You talk to almost any Shuttle crew, and it’s just fortunate we haven’t had something cause a real problem, but there usually has been a case where we’ve had a few errors. There’s been a few cases that are known in terms of a problem with a payload or something else, but we still don’t have a database that keeps track of all that. Even though you want to keep it private, that’s something you really want to do—also for those errors to help you with the design. Remember I talked about the Skylab 4 case where those circuit breakers were located close together. There needs to be a capturing of these crew errors to help with the future design of spacecraft. I personally would think that we ought to do like the Russians do. We ought to record those in-flight anomalies and problems that the crew have and keep that in a database somewhere to be used for future designs and make reliability estimates on.

On the Spektr module we then ended up developing a patch for that. Going in the crew was able to patch that, and we pressed on with the program. Turned out to be a very good program, learning to operate—this is one interesting thing though about when you deal with the Russians. They don’t rely on a lot of written material and a lot of their training is done orally. All their tests are done orally. In the school system they have there’s very little hand writing, it’s all oral lecture and then oral tests involved. As a result, every one of the Russians you run into has a fantastic memory. You tell them something one time, and they instantly remember it, know exactly what to do. It’s just the opposite in our culture where everything’s written, all our tests are written. Somebody tells me a phone number, I’ll quickly forget it. If somebody tells me a phone number and I write the phone number down, even if I turned that over and didn’t see it, I’ll remember that phone number all of a sudden better. There’s something about that writing and feedback that we’ve grown up with in all our schools. Well, it’s just the opposite for the Russians. Their training has all been oral so they’ve developed this capacity that you tell them something once, that’s it.

How that really came home to us is when I was talking to Shannon [W.] Lucid after her mission. Shannon was up there on the Mir, and she said two Russians were getting ready to go out on EVA [Extravehicular Activity], and she was going to have to look after the Mir systems, and she said, “Oh, in case they call from the ground, what do I need to do in here?” The one Russian rattled off and showed the switches you got to throw, do this and this and that and so forth. Shannon said, “Wait a minute! Wait a minute! Let me write!”

“Oh you’ll remember that, you’ll remember.” In other words the Russian’s concept was he felt like telling her one time was sufficient because over there that’s all it is. Shannon, just like us, “Wait a minute! I want to write that down!” She had to write it down. After the flight Shannon was telling me that they talked about this, about how they’re different cultures. That’s what brought this out to me, that we in our culture, we have to write something down to not only maybe look at it, but that actually causes us to remember it better. Whereas in their culture they just tell you one time and that’s it. I noticed that also when we were working with the Russian counterparts.

Of course they were very dependent on their senior engineers knowing everything because of that. Well, some of those, as they got older they were passing away. So the Russians now have recognized the need to capture and write down to be able to pass on the training. They do more of what we do now just because they had a big case here lately where over the years now some of their senior-level people that went all the way back to the early part of the program passed on and they’re suddenly left without that background and information. So they’re doing a little bit more of that.

## Record set:
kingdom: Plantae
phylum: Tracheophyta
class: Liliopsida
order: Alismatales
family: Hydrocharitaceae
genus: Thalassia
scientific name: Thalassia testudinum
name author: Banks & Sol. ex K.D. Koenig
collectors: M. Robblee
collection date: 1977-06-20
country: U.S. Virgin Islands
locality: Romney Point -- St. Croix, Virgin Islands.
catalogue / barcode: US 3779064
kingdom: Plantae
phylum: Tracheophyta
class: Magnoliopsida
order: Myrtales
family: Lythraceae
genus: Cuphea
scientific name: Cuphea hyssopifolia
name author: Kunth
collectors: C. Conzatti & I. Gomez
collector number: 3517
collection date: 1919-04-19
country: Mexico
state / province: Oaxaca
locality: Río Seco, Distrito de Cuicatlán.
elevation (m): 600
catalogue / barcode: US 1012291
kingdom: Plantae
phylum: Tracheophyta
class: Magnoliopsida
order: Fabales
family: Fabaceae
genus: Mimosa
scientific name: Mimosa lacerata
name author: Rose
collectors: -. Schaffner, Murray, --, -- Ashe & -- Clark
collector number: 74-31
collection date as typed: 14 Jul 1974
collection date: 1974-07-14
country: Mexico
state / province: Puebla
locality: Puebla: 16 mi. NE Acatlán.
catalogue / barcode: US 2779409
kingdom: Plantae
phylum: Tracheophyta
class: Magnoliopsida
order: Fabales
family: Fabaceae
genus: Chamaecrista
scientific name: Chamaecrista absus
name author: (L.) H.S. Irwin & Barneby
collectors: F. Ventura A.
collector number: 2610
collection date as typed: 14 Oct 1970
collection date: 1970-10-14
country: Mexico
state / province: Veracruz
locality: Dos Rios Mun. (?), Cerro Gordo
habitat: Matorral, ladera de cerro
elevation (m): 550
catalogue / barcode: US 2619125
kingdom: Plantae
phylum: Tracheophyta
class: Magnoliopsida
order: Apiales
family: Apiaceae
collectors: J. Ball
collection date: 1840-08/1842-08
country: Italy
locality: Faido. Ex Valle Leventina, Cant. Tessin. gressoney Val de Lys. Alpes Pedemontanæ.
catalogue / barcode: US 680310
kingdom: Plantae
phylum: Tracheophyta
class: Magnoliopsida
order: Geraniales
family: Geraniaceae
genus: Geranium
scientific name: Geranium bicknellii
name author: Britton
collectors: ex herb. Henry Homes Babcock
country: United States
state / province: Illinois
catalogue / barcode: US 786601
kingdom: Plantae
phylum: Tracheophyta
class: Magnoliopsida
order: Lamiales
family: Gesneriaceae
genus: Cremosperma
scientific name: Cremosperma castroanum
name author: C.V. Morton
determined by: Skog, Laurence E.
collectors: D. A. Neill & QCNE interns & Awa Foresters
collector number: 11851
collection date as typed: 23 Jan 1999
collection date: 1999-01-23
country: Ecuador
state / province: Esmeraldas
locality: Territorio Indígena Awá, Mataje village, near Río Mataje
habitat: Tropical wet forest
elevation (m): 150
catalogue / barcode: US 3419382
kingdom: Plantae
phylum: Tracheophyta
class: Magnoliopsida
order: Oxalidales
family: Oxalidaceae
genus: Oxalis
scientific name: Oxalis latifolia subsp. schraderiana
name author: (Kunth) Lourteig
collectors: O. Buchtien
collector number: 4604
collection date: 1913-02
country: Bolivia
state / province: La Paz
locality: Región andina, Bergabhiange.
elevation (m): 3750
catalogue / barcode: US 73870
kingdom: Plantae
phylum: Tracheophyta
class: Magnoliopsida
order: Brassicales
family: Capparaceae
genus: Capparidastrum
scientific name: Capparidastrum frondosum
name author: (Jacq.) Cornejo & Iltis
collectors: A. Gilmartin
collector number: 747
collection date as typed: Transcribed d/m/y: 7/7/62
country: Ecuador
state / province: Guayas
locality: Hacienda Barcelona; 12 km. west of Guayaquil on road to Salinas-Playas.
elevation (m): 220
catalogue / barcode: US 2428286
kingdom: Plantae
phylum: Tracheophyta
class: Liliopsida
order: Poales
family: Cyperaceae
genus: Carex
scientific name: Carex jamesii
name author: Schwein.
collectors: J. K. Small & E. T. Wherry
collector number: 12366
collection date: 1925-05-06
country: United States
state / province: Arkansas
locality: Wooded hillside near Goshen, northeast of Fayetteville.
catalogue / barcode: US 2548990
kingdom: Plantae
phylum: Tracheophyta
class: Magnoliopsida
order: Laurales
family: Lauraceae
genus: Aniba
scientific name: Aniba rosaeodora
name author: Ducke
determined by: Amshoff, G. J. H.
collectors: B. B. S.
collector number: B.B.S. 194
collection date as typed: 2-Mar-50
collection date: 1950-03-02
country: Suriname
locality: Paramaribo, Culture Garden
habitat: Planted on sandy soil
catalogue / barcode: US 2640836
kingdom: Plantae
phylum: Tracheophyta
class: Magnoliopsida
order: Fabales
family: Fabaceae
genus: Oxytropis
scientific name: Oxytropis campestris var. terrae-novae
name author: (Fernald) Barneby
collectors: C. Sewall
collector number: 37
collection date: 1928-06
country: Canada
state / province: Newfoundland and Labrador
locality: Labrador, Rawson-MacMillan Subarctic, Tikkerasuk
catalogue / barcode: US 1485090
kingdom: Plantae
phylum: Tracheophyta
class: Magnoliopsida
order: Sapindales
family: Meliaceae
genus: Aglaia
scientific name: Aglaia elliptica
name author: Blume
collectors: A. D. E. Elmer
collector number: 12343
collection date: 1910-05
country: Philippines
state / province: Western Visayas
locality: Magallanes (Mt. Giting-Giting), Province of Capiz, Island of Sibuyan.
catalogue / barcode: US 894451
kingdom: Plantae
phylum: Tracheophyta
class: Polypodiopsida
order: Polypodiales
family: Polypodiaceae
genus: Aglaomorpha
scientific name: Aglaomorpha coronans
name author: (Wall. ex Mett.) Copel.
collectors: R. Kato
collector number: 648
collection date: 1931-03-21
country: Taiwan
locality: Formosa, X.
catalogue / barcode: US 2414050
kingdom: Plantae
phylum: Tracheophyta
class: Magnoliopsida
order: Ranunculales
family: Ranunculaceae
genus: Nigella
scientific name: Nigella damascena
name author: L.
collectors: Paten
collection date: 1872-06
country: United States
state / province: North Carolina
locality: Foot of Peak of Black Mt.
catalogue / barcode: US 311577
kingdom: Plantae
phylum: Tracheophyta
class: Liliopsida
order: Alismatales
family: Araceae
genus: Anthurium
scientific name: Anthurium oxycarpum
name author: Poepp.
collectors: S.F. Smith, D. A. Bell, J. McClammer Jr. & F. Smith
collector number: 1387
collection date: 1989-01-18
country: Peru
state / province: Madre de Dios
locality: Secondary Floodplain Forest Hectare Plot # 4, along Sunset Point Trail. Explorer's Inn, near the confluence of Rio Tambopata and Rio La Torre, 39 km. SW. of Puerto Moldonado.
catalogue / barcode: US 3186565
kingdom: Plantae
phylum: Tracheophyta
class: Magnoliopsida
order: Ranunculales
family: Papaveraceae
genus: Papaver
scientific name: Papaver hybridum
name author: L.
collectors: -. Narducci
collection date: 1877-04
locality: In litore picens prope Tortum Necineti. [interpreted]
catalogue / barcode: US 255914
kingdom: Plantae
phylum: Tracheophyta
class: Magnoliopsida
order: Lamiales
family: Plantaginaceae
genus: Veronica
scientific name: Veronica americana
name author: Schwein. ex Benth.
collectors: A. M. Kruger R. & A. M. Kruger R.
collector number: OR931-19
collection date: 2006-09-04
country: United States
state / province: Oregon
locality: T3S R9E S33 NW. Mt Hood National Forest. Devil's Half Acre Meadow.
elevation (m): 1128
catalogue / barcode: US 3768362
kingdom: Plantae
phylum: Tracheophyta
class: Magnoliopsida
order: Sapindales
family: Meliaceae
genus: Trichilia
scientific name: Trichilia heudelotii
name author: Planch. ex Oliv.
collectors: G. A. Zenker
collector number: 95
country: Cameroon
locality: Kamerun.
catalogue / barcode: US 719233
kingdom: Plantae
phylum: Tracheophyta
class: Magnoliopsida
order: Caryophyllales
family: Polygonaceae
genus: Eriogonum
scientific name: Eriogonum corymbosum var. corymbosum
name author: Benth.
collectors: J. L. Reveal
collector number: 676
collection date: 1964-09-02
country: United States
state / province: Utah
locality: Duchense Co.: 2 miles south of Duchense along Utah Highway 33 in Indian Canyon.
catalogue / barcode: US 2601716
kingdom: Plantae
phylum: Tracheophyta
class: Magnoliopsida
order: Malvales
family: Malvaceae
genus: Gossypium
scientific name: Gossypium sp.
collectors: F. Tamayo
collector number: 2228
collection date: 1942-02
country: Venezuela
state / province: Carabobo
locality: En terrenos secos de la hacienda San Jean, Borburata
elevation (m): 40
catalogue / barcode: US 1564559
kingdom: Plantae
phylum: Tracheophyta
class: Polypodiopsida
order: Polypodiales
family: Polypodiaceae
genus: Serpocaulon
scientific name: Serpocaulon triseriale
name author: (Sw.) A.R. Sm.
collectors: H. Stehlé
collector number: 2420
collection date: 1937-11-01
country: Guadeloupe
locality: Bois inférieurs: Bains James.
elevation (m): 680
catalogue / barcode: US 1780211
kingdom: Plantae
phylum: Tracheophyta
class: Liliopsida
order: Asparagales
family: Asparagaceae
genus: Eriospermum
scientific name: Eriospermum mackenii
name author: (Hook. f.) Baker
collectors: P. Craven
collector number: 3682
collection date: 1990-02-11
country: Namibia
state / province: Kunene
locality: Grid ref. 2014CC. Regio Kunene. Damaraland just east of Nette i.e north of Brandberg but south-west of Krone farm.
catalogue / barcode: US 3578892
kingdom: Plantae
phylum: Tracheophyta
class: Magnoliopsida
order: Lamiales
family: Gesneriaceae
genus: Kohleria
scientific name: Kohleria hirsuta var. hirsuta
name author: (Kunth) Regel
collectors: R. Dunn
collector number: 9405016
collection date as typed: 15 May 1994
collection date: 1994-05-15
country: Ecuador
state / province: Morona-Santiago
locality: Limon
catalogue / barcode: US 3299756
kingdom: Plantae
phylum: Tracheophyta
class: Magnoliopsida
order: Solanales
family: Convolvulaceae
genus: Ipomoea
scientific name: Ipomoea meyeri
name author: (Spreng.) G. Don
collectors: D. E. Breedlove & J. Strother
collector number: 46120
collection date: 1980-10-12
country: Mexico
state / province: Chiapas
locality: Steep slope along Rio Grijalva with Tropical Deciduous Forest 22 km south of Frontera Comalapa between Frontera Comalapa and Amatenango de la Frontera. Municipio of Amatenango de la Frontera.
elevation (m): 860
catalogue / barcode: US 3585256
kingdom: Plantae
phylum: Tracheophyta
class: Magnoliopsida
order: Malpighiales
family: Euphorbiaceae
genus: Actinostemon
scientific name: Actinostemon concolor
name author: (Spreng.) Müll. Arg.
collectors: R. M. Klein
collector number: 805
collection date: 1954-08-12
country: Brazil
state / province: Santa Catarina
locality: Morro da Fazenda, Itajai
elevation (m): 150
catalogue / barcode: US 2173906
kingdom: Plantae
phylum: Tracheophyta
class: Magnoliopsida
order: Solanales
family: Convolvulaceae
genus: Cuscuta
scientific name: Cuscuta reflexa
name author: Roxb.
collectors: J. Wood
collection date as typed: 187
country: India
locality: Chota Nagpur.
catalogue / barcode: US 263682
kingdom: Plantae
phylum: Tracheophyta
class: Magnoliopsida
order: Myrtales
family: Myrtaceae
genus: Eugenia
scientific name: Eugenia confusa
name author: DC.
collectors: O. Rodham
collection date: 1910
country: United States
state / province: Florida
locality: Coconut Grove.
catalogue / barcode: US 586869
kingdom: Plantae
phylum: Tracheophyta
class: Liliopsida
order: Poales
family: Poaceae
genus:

## Task brief:
Write the next part of the passage about crew errors and Russian oral training, continuing from its final sentence rather than from the records.

## Task answer:
I tell young engineers, particularly if they’re going to work with Russians, there is this culture difference, you need to remember. One is they’ll probably not understand why you can’t remember things when they tell you something. Number two, it’ll be a case you wonder why they never can give you anything written, or it’s always got to be a verbal telling you about their system or something else. Bonnie [J.] Dunbar and our [astro]nauts that first went over there had a real struggle because there were these oral lectures and these oral tests that they do over there, and that’s just totally different than what we do, so it was a real struggle for them. I thought that was very interesting.

Wright: That is neat. Interesting. When the Stafford-Utkin group [task force led by Thomas Stafford and Vladimir F. Utkin, head of TsNIIMash] began, did they involve you in any of the workings? Or were you just part of the end result with the report?

Johnson: I made presentations to the Stafford-Utkin group. Utkin was the Russian side of that. I gave presentations to them on what we knew had happened and what all we had done with our safety documents. Any of our safety assessments we did were all safety assessments done on the Shuttle docking with the Mir, but that same group did review all that also. The Russian side wanted to be sure.

That brings up an interesting item. When the Russians were first coming over here and we were explaining to them how we were going to dock with the Mir space station, we told them the crew was doing it manually. They got very concerned and wanted to know why we did that, what were the controls in place. The young engineers here at JSC involved in that couldn’t understand why the Russians didn’t trust our manual docking. So I explained to them the case that happened during ASTP. Nobody over here remembered that. I said, “Look, let me explain to you why the Russians are so scared of manual docking. We almost did them in in Apollo-Soyuz manual docking. That is the reason. You need to understand that and spend the time trying to show them everything that’s involved to train our crews and what cues they have.”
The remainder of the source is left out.